> **Task instructions**
Can you duplicate, word for word, the stretch from "Writing for fastcompany.com, Rina" through "and they’re non-refundable." in the article on new online hotel deals below?

───── Document section ─────

There’s a new breed of online hotel deals generating considerable buzz. How do these “twists on traditional practices” work and what do they mean for hotels’ relationships with online booking sites? We’ll look at two new programs—one rewards travelers for moving quickly and the other rewards delayed decisions.
Acting Fast Pays Off…
Launched this summer, HotelsTonight’s Today’s Daily Drop is aimed squarely at millennials and makes use of gamification. This unique take on opaque (price-hidden) deals is a once-a-day, 15-minute opportunity. According to HotelTonight’s CEO Sam Shank, “Deals are personalized to the booker’s taste and often at prices that are better than opaque sites.”
Writing for fastcompany.com, Rina Raphael describes Daily Drop as a “more rewarding experience for users looking to snag the ultimate deal.” Stays can be booked up to 100 days in advance, and they’re non-refundable.
“Users have to swipe within the app to unlock the deal, and if they don’t book it within the 15 minutes, with a clock clicking down toward zero, then the deal is gone,” explains Dennis Schaal in a July post for Skift.com. After that they can book another hotel at its regular price or wait for the next day’s 15-minute deal. HotelTonight offers properties in the Americas, Europe and Australia.
Conde Nast Traveler quotes Shank as saying; “This is redoing opaque deals for the mobile era.” Today’s Daily Drop is a bit more transparent than typical opaque deals, which reveal the hotel after guests have completed their purchase. He explains, “This is the same discount than you’d find in normal opaque deals, but you know what you’re getting into.” Approximately 1,000 properties participate in Today’s Daily Drop.
And So Does Acting Slowly
The next new offering is Expedia’s Add-On Advantage, which was unveiled last year. “Packages are still a great way to save, but we recognize it isn’t always the easiest or most convenient way for travelers to book. A recent study shows more than 40% of people prefer to book their flight first,” said Aaron Price, Expedia senior vice president of Global Marketing.
Expedia customers booking a flight, car or package are now able to add a discounted hotel room up until the day of their trip, and those accommodations (and the rates) can only be seen after they book the other components of their trip. Expedia reports that customers get discounts up to 43 percent.
Noting that travelers want to research neighborhoods, amenities and reviews, Price said, “Our rationale for the Add-On Advantage is really an adjustment to our current offering with the aim to better serve travelers.”
Add-On Advantage lets travelers spread out the cost of their trips, which makes them easier to budget and may also reduce credit card interest. And, by booking separately, Expedia customers can book flights and hotels when they’re the cheapest—earlier for flights and later for hotels. According to Expedia, Add-On Advantage saved customers nearly $40 million in 2017.
Is this Good or Bad for Hotels?

───── Entries provided ─────

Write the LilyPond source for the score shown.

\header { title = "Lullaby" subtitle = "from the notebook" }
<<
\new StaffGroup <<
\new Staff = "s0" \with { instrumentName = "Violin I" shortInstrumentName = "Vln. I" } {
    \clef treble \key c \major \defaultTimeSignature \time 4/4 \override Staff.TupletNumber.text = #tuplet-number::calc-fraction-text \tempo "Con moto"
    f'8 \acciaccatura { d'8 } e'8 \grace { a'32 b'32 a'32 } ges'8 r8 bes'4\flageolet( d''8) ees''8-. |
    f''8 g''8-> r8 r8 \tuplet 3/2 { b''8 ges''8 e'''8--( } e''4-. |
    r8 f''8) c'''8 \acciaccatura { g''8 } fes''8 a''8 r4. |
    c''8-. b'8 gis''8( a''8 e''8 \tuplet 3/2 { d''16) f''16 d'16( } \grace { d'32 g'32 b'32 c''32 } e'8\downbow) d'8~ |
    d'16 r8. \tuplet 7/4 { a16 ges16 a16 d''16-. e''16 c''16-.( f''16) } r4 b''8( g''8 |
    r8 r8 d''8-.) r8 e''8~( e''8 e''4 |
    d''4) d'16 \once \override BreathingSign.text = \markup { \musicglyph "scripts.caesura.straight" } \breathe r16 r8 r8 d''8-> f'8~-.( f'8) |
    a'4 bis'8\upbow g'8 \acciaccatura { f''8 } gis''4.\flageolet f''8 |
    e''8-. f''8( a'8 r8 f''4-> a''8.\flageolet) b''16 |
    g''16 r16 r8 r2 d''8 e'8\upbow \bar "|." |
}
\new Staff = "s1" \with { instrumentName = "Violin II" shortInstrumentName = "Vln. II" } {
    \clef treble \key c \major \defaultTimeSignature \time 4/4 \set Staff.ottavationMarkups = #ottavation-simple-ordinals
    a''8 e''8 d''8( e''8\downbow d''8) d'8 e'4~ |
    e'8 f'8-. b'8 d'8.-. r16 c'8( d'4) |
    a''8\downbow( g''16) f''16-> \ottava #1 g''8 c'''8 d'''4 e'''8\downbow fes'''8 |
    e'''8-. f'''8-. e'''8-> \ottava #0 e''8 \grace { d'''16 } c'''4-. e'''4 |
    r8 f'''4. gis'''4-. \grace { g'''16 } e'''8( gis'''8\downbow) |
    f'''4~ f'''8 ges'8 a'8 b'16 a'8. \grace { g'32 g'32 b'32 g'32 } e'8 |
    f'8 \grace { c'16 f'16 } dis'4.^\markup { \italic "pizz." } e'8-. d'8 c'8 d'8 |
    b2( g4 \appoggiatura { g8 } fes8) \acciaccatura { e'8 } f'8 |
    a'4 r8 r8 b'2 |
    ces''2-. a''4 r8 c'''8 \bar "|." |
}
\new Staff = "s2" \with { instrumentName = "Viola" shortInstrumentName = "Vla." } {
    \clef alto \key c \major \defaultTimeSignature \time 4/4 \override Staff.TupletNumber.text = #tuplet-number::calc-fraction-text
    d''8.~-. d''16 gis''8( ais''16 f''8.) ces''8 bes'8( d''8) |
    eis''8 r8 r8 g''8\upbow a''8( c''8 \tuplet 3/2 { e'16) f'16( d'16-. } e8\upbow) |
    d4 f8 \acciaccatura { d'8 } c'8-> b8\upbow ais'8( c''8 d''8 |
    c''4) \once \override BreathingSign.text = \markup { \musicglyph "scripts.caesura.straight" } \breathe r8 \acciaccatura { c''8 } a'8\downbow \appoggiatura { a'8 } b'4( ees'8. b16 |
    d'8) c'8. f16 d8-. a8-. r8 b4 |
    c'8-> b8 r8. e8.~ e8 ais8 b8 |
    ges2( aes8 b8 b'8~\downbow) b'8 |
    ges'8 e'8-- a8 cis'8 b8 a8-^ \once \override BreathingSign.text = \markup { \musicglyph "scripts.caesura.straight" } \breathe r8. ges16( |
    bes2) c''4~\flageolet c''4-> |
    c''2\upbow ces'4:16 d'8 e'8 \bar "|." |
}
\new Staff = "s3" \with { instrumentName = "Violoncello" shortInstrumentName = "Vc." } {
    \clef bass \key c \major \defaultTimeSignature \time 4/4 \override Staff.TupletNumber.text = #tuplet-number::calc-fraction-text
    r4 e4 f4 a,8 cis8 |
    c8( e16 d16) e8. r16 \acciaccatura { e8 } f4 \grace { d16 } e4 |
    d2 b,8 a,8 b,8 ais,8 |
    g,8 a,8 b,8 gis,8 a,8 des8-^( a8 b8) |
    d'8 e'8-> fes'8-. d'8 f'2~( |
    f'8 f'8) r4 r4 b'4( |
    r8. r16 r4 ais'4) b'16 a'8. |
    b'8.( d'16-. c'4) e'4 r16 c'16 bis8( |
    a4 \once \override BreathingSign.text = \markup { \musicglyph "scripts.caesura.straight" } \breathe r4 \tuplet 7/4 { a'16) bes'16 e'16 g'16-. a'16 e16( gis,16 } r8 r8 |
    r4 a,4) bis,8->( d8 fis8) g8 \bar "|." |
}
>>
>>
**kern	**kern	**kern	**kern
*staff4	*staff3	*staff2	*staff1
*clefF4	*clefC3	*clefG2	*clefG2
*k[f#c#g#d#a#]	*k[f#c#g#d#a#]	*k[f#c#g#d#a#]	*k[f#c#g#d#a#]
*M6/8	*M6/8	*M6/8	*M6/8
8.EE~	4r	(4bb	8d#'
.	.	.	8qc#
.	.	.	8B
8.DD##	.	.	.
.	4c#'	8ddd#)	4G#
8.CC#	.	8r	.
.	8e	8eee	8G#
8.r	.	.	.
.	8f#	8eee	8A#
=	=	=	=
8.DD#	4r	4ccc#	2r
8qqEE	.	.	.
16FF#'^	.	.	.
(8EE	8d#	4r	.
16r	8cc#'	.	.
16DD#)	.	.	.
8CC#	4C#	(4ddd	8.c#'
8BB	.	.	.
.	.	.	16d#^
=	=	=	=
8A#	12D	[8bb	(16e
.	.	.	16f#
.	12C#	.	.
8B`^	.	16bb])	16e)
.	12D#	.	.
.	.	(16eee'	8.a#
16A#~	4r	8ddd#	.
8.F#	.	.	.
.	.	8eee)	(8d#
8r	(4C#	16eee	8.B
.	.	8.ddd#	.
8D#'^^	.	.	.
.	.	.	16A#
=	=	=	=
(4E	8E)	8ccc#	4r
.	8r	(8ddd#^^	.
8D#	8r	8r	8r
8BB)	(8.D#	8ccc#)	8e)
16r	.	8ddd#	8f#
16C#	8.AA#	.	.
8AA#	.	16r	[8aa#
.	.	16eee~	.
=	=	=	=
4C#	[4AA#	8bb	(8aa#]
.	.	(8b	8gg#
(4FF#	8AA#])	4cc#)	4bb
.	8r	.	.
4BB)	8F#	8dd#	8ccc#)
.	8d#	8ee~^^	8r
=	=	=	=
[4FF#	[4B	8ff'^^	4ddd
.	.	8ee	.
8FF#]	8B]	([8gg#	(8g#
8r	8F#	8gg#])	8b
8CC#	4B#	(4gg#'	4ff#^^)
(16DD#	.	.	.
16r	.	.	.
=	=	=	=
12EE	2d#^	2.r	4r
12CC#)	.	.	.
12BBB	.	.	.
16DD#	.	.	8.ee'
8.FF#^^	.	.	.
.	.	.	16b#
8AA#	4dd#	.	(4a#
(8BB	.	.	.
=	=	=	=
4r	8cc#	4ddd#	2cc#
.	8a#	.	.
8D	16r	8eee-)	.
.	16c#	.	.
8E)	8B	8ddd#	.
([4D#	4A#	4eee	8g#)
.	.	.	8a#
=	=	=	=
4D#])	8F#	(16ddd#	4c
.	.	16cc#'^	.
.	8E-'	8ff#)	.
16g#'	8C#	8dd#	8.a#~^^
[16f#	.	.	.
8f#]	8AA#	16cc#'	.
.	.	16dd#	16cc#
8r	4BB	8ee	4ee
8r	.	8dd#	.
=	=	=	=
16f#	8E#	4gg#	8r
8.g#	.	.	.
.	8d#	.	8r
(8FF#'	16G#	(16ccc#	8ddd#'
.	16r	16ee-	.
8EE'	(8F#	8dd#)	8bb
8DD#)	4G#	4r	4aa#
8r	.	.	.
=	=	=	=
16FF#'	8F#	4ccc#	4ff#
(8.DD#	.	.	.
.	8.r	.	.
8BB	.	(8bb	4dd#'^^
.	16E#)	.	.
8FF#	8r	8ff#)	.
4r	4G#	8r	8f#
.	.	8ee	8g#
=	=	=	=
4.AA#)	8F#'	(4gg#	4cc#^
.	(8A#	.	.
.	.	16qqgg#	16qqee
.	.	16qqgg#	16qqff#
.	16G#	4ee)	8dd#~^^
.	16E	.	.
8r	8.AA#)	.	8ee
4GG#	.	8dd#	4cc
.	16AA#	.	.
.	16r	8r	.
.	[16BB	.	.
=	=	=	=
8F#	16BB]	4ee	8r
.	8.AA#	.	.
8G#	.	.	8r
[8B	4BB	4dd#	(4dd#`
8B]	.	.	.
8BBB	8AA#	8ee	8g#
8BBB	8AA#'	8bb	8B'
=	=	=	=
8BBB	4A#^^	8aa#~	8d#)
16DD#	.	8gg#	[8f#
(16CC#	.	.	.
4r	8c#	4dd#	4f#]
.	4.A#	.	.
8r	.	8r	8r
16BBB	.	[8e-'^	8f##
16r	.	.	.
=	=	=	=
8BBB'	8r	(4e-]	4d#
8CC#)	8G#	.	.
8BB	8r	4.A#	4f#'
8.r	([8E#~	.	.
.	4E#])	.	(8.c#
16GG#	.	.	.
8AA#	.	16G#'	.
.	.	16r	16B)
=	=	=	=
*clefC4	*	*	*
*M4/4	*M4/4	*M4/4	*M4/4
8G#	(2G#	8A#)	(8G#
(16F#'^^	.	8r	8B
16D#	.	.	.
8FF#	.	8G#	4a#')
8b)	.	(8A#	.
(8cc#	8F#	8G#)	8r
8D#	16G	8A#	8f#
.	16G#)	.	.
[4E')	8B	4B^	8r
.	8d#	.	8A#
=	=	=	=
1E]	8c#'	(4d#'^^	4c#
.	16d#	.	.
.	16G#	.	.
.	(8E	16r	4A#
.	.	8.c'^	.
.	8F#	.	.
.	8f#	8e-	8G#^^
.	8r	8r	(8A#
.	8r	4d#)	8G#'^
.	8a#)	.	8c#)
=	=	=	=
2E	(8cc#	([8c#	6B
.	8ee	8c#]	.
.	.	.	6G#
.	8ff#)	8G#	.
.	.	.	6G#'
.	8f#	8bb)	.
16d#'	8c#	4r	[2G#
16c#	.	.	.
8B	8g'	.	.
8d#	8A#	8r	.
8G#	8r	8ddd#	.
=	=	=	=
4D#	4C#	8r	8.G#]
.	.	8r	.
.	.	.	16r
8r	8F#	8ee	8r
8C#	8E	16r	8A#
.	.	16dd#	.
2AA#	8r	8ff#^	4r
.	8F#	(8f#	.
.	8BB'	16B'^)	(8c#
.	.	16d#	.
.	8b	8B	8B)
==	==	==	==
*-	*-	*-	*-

─────

> **Exercise result**
Writing for fastcompany.com, Rina Raphael describes Daily Drop as a “more rewarding experience for users looking to snag the ultimate deal.” Stays can be booked up to 100 days in advance, and they’re non-refundable.